» PROVIDED DATA:
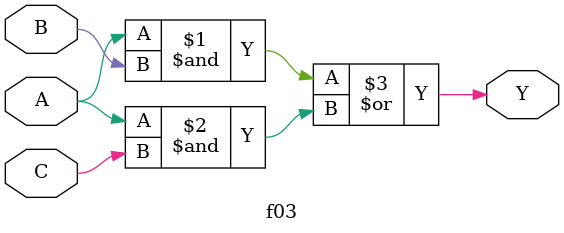
<source format=v>


module t01(input wire A, B , C , output wire Y); 

	wire notB, notC, w1, w2, w3; 
	not (notB, B); 
	not (notC, C); 
	and(w1, A, notB, C); 
	and(w2, A, B, notC); 
	and(w3, A, B, C); 
	or(Y, w1,w2,w3); 

endmodule 

// Ecuacion POS 

module t02(input wire A, B , C , output wire Y); 

	wire notA, notB, notC, w1, w2, w3, w4, w5; 
	not (notA, A); 
	not (notB, B); 
	not (notC, C); 
	or (w1, A, B, C); 
	or (w2, A, B, notC); 
	or (w3, A, notB, C); 
	or (w4, A, notB, notC); 
	or (w5, notA, B, C); 
	and (Y, w1,w2,w3,w4,w5);

endmodule 

// Ecuacion minimizada

module t03(input wire A, B , C , output wire Y); 

	wire w1, w2; 
	and (w1, A, B); 
	and (w2, A, C); 
	or (Y, w1,w2);

endmodule 

// ecuaciones de ejercicio 5
// tipo de solucion por operadores logicos 


// Ecuacion SOP  

module f01(input wire A, B, C, output wire Y); 

	assign Y = (A & ~B & C) | (A & B & ~C) | (A & B & C) ; 
	
endmodule 

// Ecuacion POS 

module f02(input wire A, B, C, output wire Y);

	assign Y = (A | B | C)&(A | B | ~C)&(A | ~B | C)&(A | ~B | ~C)&(~A | B | C) ; 
	
endmodule 

// Ecuacion minimizada

module f03(input wire A, B, C, output wire Y);

	assign Y = (A & B) | (A & C) ;

endmodule 


</source>
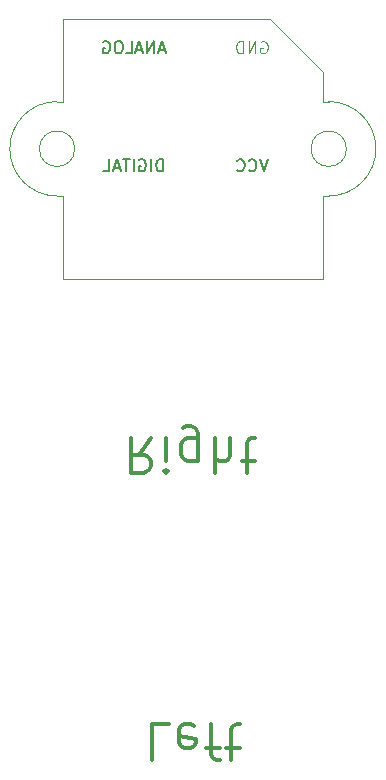
<source format=gbr>
G04 (created by PCBNEW (2013-may-18)-stable) date Пт 28 авг 2015 20:05:46*
%MOIN*%
G04 Gerber Fmt 3.4, Leading zero omitted, Abs format*
%FSLAX34Y34*%
G01*
G70*
G90*
G04 APERTURE LIST*
%ADD10C,0.00393701*%
%ADD11C,0.011811*%
%ADD12C,0.00590551*%
%ADD13C,0.00492126*%
G04 APERTURE END LIST*
G54D10*
G54D11*
X10734Y-35971D02*
X10172Y-35971D01*
X10172Y-37153D01*
X11578Y-36028D02*
X11465Y-35971D01*
X11240Y-35971D01*
X11128Y-36028D01*
X11071Y-36140D01*
X11071Y-36590D01*
X11128Y-36703D01*
X11240Y-36759D01*
X11465Y-36759D01*
X11578Y-36703D01*
X11634Y-36590D01*
X11634Y-36478D01*
X11071Y-36365D01*
X11971Y-36759D02*
X12421Y-36759D01*
X12140Y-35971D02*
X12140Y-36984D01*
X12196Y-37096D01*
X12309Y-37153D01*
X12421Y-37153D01*
X12646Y-36759D02*
X13096Y-36759D01*
X12815Y-37153D02*
X12815Y-36140D01*
X12871Y-36028D01*
X12984Y-35971D01*
X13096Y-35971D01*
X10128Y-26421D02*
X9734Y-26984D01*
X9453Y-26421D02*
X9453Y-27603D01*
X9903Y-27603D01*
X10015Y-27546D01*
X10072Y-27490D01*
X10128Y-27378D01*
X10128Y-27209D01*
X10072Y-27096D01*
X10015Y-27040D01*
X9903Y-26984D01*
X9453Y-26984D01*
X10634Y-26421D02*
X10634Y-27209D01*
X10634Y-27603D02*
X10578Y-27546D01*
X10634Y-27490D01*
X10690Y-27546D01*
X10634Y-27603D01*
X10634Y-27490D01*
X11703Y-27209D02*
X11703Y-26253D01*
X11646Y-26140D01*
X11590Y-26084D01*
X11478Y-26028D01*
X11309Y-26028D01*
X11196Y-26084D01*
X11703Y-26478D02*
X11590Y-26421D01*
X11365Y-26421D01*
X11253Y-26478D01*
X11196Y-26534D01*
X11140Y-26646D01*
X11140Y-26984D01*
X11196Y-27096D01*
X11253Y-27153D01*
X11365Y-27209D01*
X11590Y-27209D01*
X11703Y-27153D01*
X12265Y-26421D02*
X12265Y-27603D01*
X12771Y-26421D02*
X12771Y-27040D01*
X12715Y-27153D01*
X12602Y-27209D01*
X12434Y-27209D01*
X12321Y-27153D01*
X12265Y-27096D01*
X13165Y-27209D02*
X13615Y-27209D01*
X13334Y-27603D02*
X13334Y-26590D01*
X13390Y-26478D01*
X13502Y-26421D01*
X13615Y-26421D01*
G54D10*
X7000Y-15215D02*
X7197Y-15215D01*
X7197Y-15215D02*
X7197Y-12459D01*
X7197Y-21120D02*
X7197Y-18364D01*
X7197Y-18364D02*
X7000Y-18364D01*
X16055Y-18364D02*
X15858Y-18364D01*
X15858Y-18364D02*
X15858Y-21120D01*
X16055Y-15215D02*
X15858Y-15215D01*
X15858Y-15215D02*
X15858Y-14427D01*
X7000Y-18364D02*
G75*
G02X5425Y-16790I0J1574D01*
G74*
G01*
X5425Y-16790D02*
G75*
G02X7000Y-15215I1574J0D01*
G74*
G01*
X17630Y-16790D02*
G75*
G02X16055Y-18364I-1574J0D01*
G74*
G01*
X16055Y-15215D02*
G75*
G02X17630Y-16790I0J-1574D01*
G74*
G01*
X16646Y-16790D02*
G75*
G03X16646Y-16790I-590J0D01*
G74*
G01*
X7590Y-16790D02*
G75*
G03X7590Y-16790I-590J0D01*
G74*
G01*
X15858Y-14427D02*
X15858Y-14231D01*
X15858Y-14231D02*
X14087Y-12459D01*
X14087Y-12459D02*
X7197Y-12459D01*
X7197Y-21120D02*
X15858Y-21120D01*
G54D12*
X10524Y-17540D02*
X10524Y-17146D01*
X10431Y-17146D01*
X10374Y-17165D01*
X10337Y-17202D01*
X10318Y-17240D01*
X10299Y-17315D01*
X10299Y-17371D01*
X10318Y-17446D01*
X10337Y-17483D01*
X10374Y-17521D01*
X10431Y-17540D01*
X10524Y-17540D01*
X10131Y-17540D02*
X10131Y-17146D01*
X9737Y-17165D02*
X9775Y-17146D01*
X9831Y-17146D01*
X9887Y-17165D01*
X9925Y-17202D01*
X9943Y-17240D01*
X9962Y-17315D01*
X9962Y-17371D01*
X9943Y-17446D01*
X9925Y-17483D01*
X9887Y-17521D01*
X9831Y-17540D01*
X9793Y-17540D01*
X9737Y-17521D01*
X9718Y-17502D01*
X9718Y-17371D01*
X9793Y-17371D01*
X9550Y-17540D02*
X9550Y-17146D01*
X9418Y-17146D02*
X9193Y-17146D01*
X9306Y-17540D02*
X9306Y-17146D01*
X9081Y-17427D02*
X8893Y-17427D01*
X9118Y-17540D02*
X8987Y-17146D01*
X8856Y-17540D01*
X8537Y-17540D02*
X8725Y-17540D01*
X8725Y-17146D01*
X14021Y-17146D02*
X13890Y-17540D01*
X13758Y-17146D01*
X13402Y-17502D02*
X13421Y-17521D01*
X13477Y-17540D01*
X13515Y-17540D01*
X13571Y-17521D01*
X13608Y-17483D01*
X13627Y-17446D01*
X13646Y-17371D01*
X13646Y-17315D01*
X13627Y-17240D01*
X13608Y-17202D01*
X13571Y-17165D01*
X13515Y-17146D01*
X13477Y-17146D01*
X13421Y-17165D01*
X13402Y-17183D01*
X13009Y-17502D02*
X13027Y-17521D01*
X13084Y-17540D01*
X13121Y-17540D01*
X13177Y-17521D01*
X13215Y-17483D01*
X13233Y-17446D01*
X13252Y-17371D01*
X13252Y-17315D01*
X13233Y-17240D01*
X13215Y-17202D01*
X13177Y-17165D01*
X13121Y-17146D01*
X13084Y-17146D01*
X13027Y-17165D01*
X13009Y-17183D01*
X10590Y-13490D02*
X10403Y-13490D01*
X10628Y-13603D02*
X10496Y-13209D01*
X10365Y-13603D01*
X10234Y-13603D02*
X10234Y-13209D01*
X10009Y-13603D01*
X10009Y-13209D01*
X9840Y-13490D02*
X9653Y-13490D01*
X9878Y-13603D02*
X9746Y-13209D01*
X9615Y-13603D01*
X9296Y-13603D02*
X9484Y-13603D01*
X9484Y-13209D01*
X9090Y-13209D02*
X9015Y-13209D01*
X8978Y-13228D01*
X8940Y-13265D01*
X8922Y-13340D01*
X8922Y-13471D01*
X8940Y-13546D01*
X8978Y-13584D01*
X9015Y-13603D01*
X9090Y-13603D01*
X9128Y-13584D01*
X9165Y-13546D01*
X9184Y-13471D01*
X9184Y-13340D01*
X9165Y-13265D01*
X9128Y-13228D01*
X9090Y-13209D01*
X8547Y-13228D02*
X8584Y-13209D01*
X8640Y-13209D01*
X8697Y-13228D01*
X8734Y-13265D01*
X8753Y-13303D01*
X8772Y-13378D01*
X8772Y-13434D01*
X8753Y-13509D01*
X8734Y-13546D01*
X8697Y-13584D01*
X8640Y-13603D01*
X8603Y-13603D01*
X8547Y-13584D01*
X8528Y-13565D01*
X8528Y-13434D01*
X8603Y-13434D01*
G54D13*
X13796Y-13228D02*
X13833Y-13209D01*
X13890Y-13209D01*
X13946Y-13228D01*
X13983Y-13265D01*
X14002Y-13303D01*
X14021Y-13378D01*
X14021Y-13434D01*
X14002Y-13509D01*
X13983Y-13546D01*
X13946Y-13584D01*
X13890Y-13603D01*
X13852Y-13603D01*
X13796Y-13584D01*
X13777Y-13565D01*
X13777Y-13434D01*
X13852Y-13434D01*
X13608Y-13603D02*
X13608Y-13209D01*
X13383Y-13603D01*
X13383Y-13209D01*
X13196Y-13603D02*
X13196Y-13209D01*
X13102Y-13209D01*
X13046Y-13228D01*
X13009Y-13265D01*
X12990Y-13303D01*
X12971Y-13378D01*
X12971Y-13434D01*
X12990Y-13509D01*
X13009Y-13546D01*
X13046Y-13584D01*
X13102Y-13603D01*
X13196Y-13603D01*
M02*

</source>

» TASK: Once the line with "X12421Y-36759D01*" is found in the records above, print exactly that line and every line after it through the line with "X7197Y-18364D01*".

» FINISHED TASK:
X12421Y-36759D01*
X12140Y-35971D02*
X12140Y-36984D01*
X12196Y-37096D01*
X12309Y-37153D01*
X12421Y-37153D01*
X12646Y-36759D02*
X13096Y-36759D01*
X12815Y-37153D02*
X12815Y-36140D01*
X12871Y-36028D01*
X12984Y-35971D01*
X13096Y-35971D01*
X10128Y-26421D02*
X9734Y-26984D01*
X9453Y-26421D02*
X9453Y-27603D01*
X9903Y-27603D01*
X10015Y-27546D01*
X10072Y-27490D01*
X10128Y-27378D01*
X10128Y-27209D01*
X10072Y-27096D01*
X10015Y-27040D01*
X9903Y-26984D01*
X9453Y-26984D01*
X10634Y-26421D02*
X10634Y-27209D01*
X10634Y-27603D02*
X10578Y-27546D01*
X10634Y-27490D01*
X10690Y-27546D01*
X10634Y-27603D01*
X10634Y-27490D01*
X11703Y-27209D02*
X11703Y-26253D01*
X11646Y-26140D01*
X11590Y-26084D01*
X11478Y-26028D01*
X11309Y-26028D01*
X11196Y-26084D01*
X11703Y-26478D02*
X11590Y-26421D01*
X11365Y-26421D01*
X11253Y-26478D01*
X11196Y-26534D01*
X11140Y-26646D01*
X11140Y-26984D01*
X11196Y-27096D01*
X11253Y-27153D01*
X11365Y-27209D01*
X11590Y-27209D01*
X11703Y-27153D01*
X12265Y-26421D02*
X12265Y-27603D01*
X12771Y-26421D02*
X12771Y-27040D01*
X12715Y-27153D01*
X12602Y-27209D01*
X12434Y-27209D01*
X12321Y-27153D01*
X12265Y-27096D01*
X13165Y-27209D02*
X13615Y-27209D01*
X13334Y-27603D02*
X13334Y-26590D01*
X13390Y-26478D01*
X13502Y-26421D01*
X13615Y-26421D01*
G54D10*
X7000Y-15215D02*
X7197Y-15215D01*
X7197Y-15215D02*
X7197Y-12459D01*
X7197Y-21120D02*
X7197Y-18364D01*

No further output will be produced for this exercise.